Matsuyama focus of rules controversy
Though the Hero boasts a relaxed atmosphere, it's still a professional competition. And what would a golf tournament be without an unnecessary rules issue.
On Friday, Hideki Matsuyama tamped down his divot as his ball rolled back toward his feet following a chip shot that came up short of the green on the 18th hole. This could be considered a violation of Rule 1-2, which states a player must not take an action with the intent to influence the movement of a ball in play or alter physical conditions with the intent of affecting the playing of a hole.
However, according to Mark Russell, PGA Tour vice president of Rules and Competition, Matsuyama's tap was not deemed purposeful.
“[He] didn’t have any intent to improve,” said Russell. “He said he was not even really conscious that he did that. His intent was not to improve [the conditions] coming back there and the ball didn’t come to rest in that spot.”
Of course, social media -- not the most sympathetic, understanding crowd -- did not have the same response. One that was further fueled by Golf Channel's Curt Byrum.
"It all comes down to what the player tells the official, whether he intended to improve the lie or not," Byrum said. "They ask it a certain way, so it is what it is. Not intent, just a reaction apparently by Matsuyama.”

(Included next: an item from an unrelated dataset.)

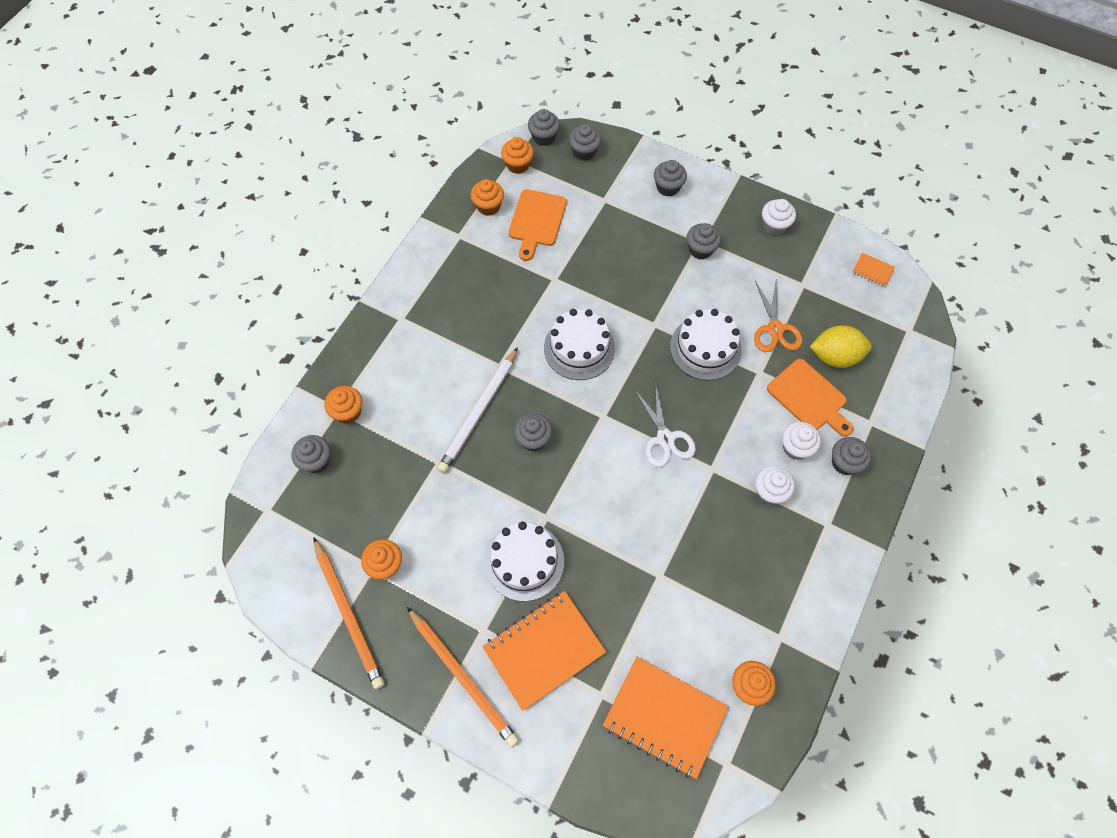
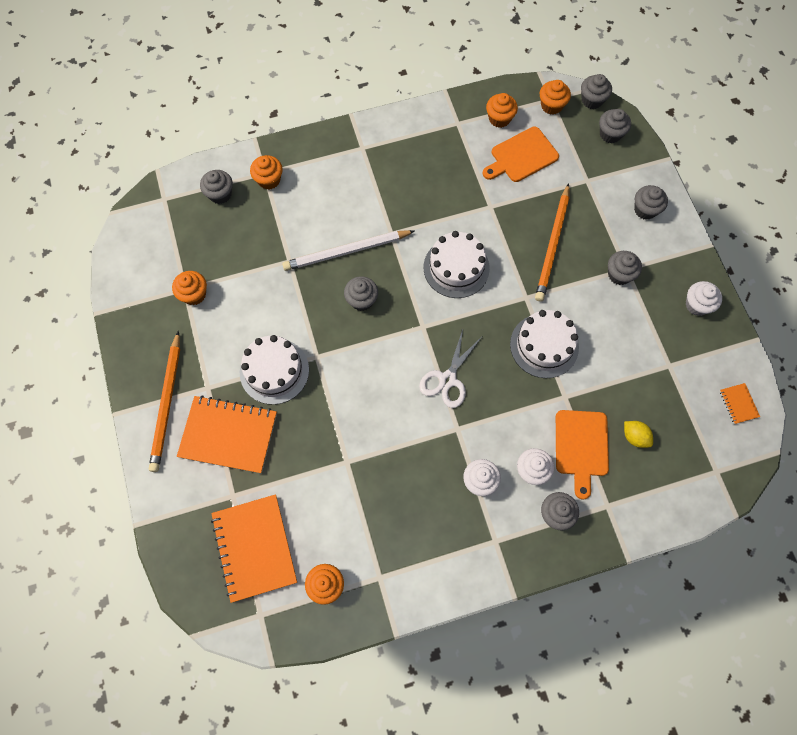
camera: 45 degrees right, 5 degrees up
(349, 614) = (145, 304): orange pencil -> orange pencil (552, 245)
(775, 329) = (611, 378): orange scissors -> none
(834, 356) = (634, 437): yellow lemon -> yellow lemon, size x0.58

In any case, Matsuyama avoided the four-stroke penalty (two for the rule breach, two for signing an incorrect scorecard) and finished the Hero in a tie for fifth.
Smith shuts down heckler
Cameron Smith won the Australian PGA Championship in a playoff Sunday. But the real story from Down Under was a rowdy fan's behavior towards the fledgling star
As Smith contended the final holes, a man in the gallery reportedly heckled the Australian, adding faking coughs and sneezes to agitate Smith. On Smith's approach shot on the 72nd hole, the fan's nonsense forced caddie Sam Pinfold to walk towards the ropes and get the man tossed from the property.

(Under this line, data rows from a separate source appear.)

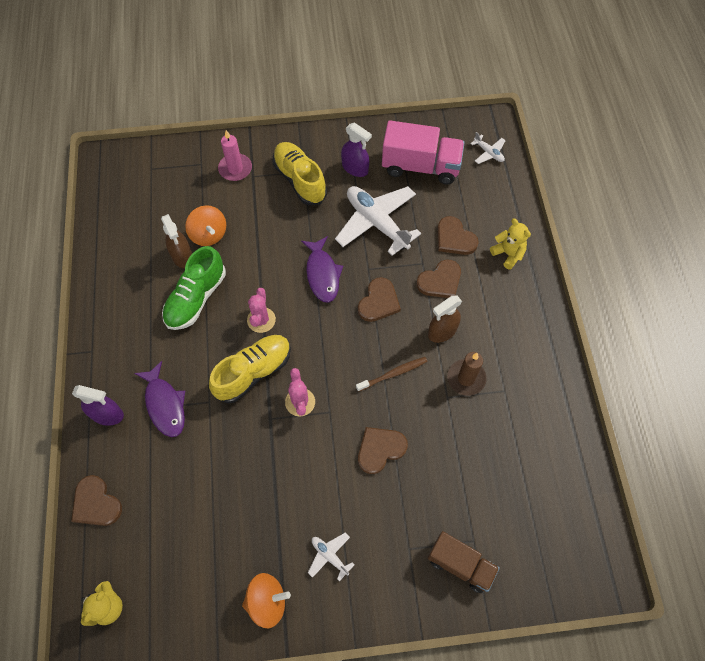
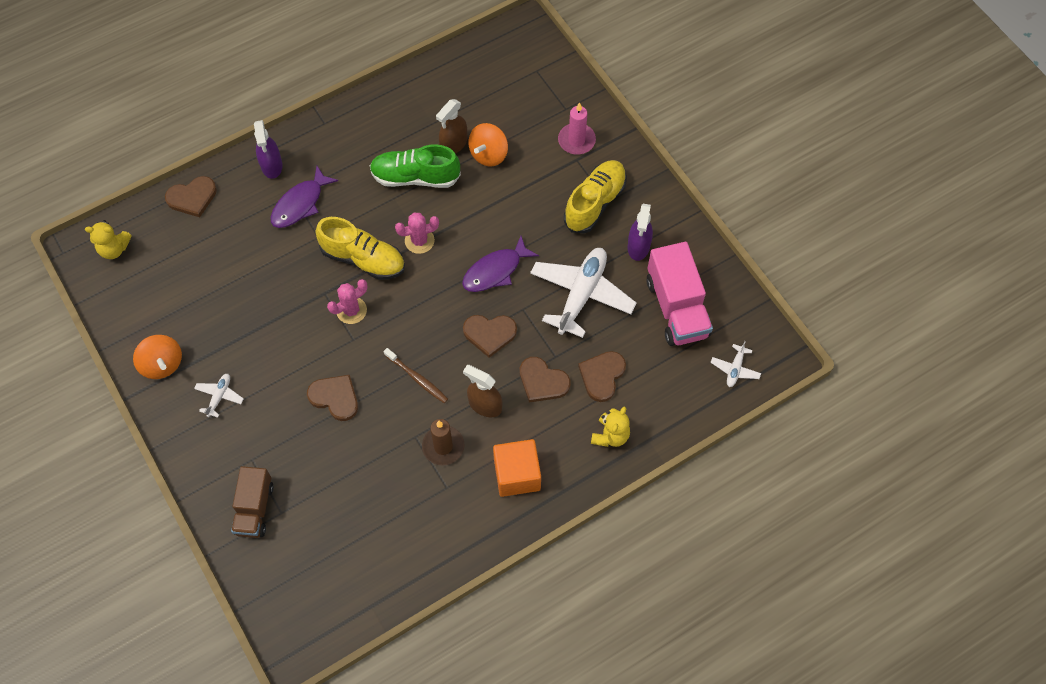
camera: 65 degrees right, 0 degrees up
(96, 503) = (192, 197): brown heart -> brown heart turned 135 degrees counterclockwise
(514, 333) = (517, 474): none -> orange cube

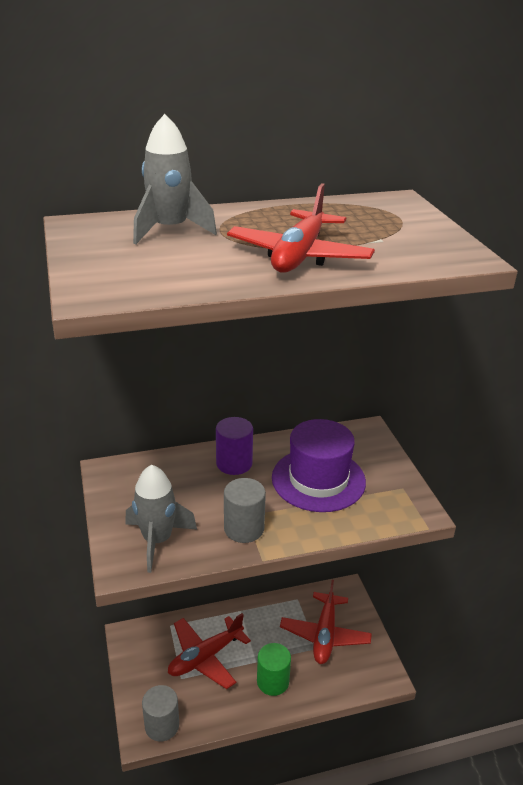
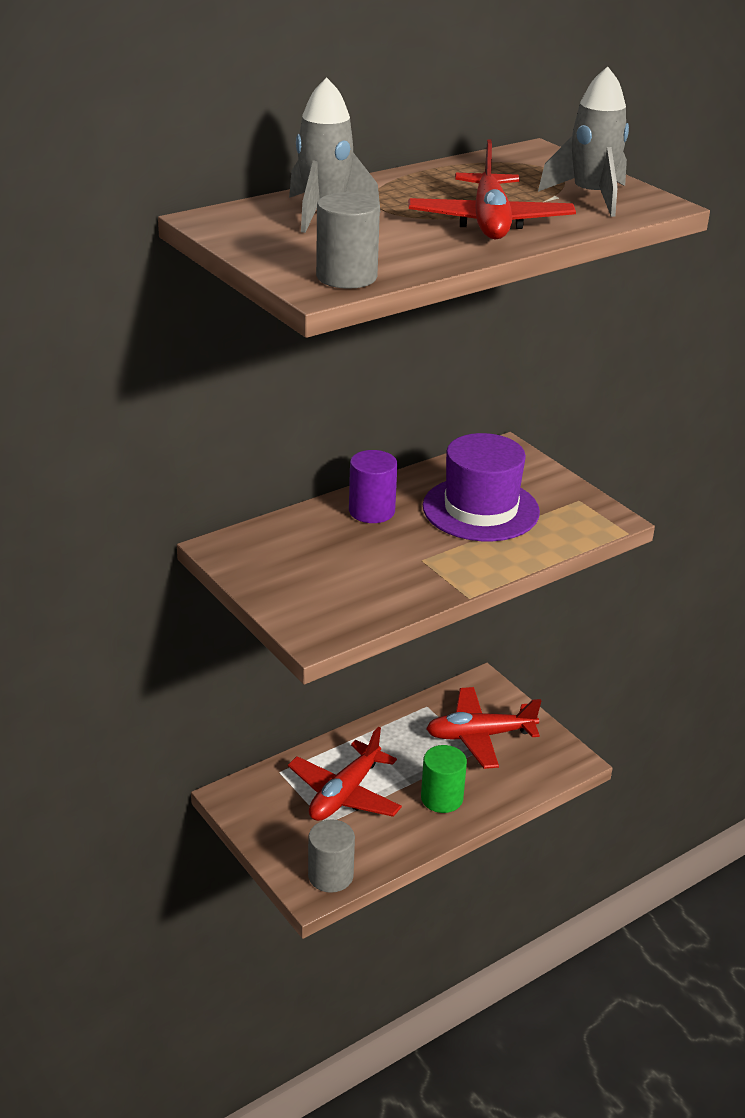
camera: 20 degrees left, 0 degrees up
(157, 540) = (337, 603): grey rocket -> grey rocket (591, 197)
(244, 528) = (428, 572): grey cylinder -> grey cylinder (346, 277)
(325, 634) = (479, 736): red plane -> red plane turned 90 degrees clockwise

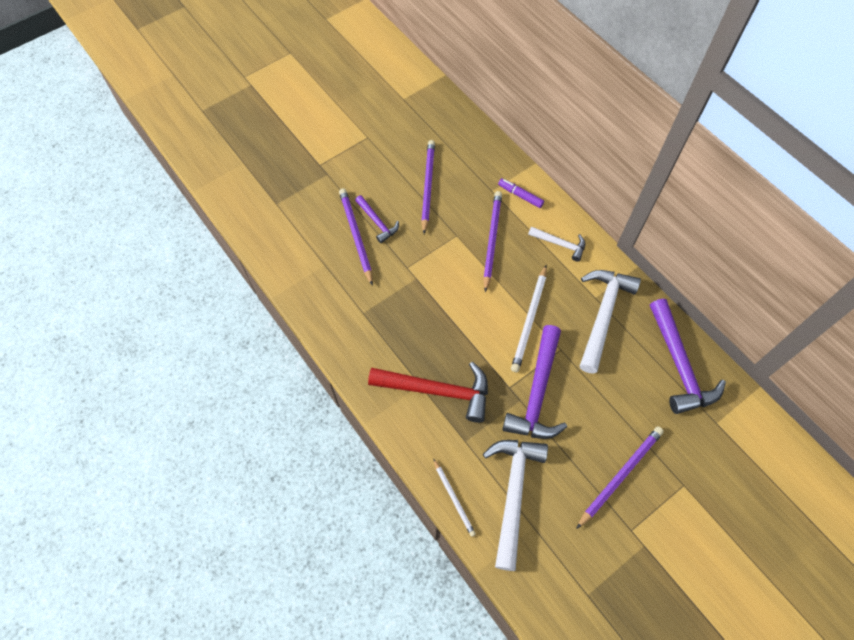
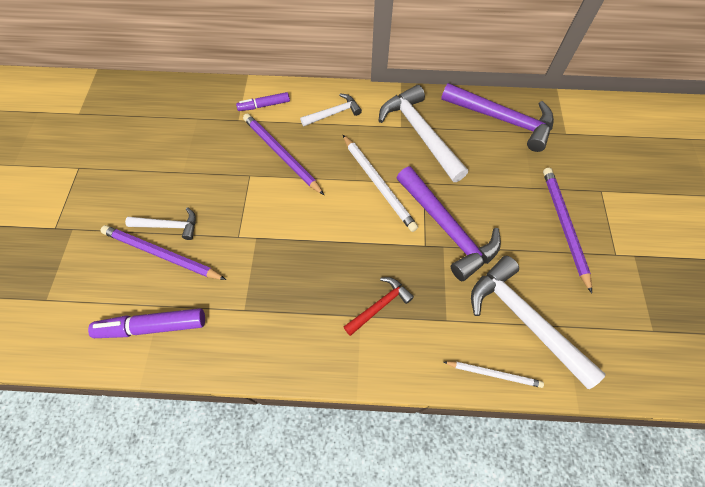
camera: 50 degrees left, 0 degrees up
(309, 272) = (152, 326): none -> purple marker
(377, 222) = (169, 226): purple hammer -> white hammer
(427, 186) = (180, 160): purple pencil -> none
(438, 391) = (380, 305): red hammer -> red hammer, size x0.54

“He just said a few nasty things there on the left-hand side, telling me not to choke,” Smith said. “I tried to just play it off and just as I was coming into the ball he coughed and sneezed. “Sammy did the right thing there. I don’t know what he was trying to achieve.”
Listen, it still blows our minds that 60,000 fans are allowed to scream their lungs out at a batter trying to hit a 95-mph heater that could be coming at their head, but golfers need absolute silence to hit a non-moving ball. That said, you have to be a special kind of jerk to act like that to a 24-year-old kid. Thankfully Smith prevailed in front of his friends and family, grabbing his second win of the year.

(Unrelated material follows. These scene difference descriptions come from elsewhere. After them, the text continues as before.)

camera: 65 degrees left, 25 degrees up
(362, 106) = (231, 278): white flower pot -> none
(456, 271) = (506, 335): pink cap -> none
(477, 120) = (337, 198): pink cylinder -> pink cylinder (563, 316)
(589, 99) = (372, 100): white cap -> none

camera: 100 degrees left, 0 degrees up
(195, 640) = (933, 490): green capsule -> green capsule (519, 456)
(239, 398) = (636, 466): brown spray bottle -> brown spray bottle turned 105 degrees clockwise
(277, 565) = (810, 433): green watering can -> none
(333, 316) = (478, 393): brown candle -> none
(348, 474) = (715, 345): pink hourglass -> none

Torres survives hurricane to earn card
Maria Torres, a recent Florida grad, lives in Trujillo Alto and was in Puerto Rico when Hurricane Maria hit. Torres, like most residents, was without power. Problematic, as she was facing a Q-school entry deadline. Luckily she was able to find an internet connection at a restaurant to sign up for the event. It wasn't easy sledding from there: because her local golf course was destroyed, Torres had to practice at a park.
Despite these obstacles, Torres shot a 358 at the five-day event, good enough for a tie for 20th. However, the LPGA only awards 20 cards at the tournament, meaning Torres had to enter a playoff for the final spot. It took three holes, but Torres emerged victorious and earned full status for next season, becoming the first Puerto Rican with membership on the LPGA.
“I know people are struggling back home, but what I can do is do my job here for my family because they’ve sacrificed to allow me to be here to play golf,” Torres told the LPGA.
As the people of Puerto Rico continue to fight for their lives following the devastation of the storm, Torres' story is one of hope, proving a future can spring from the carnage.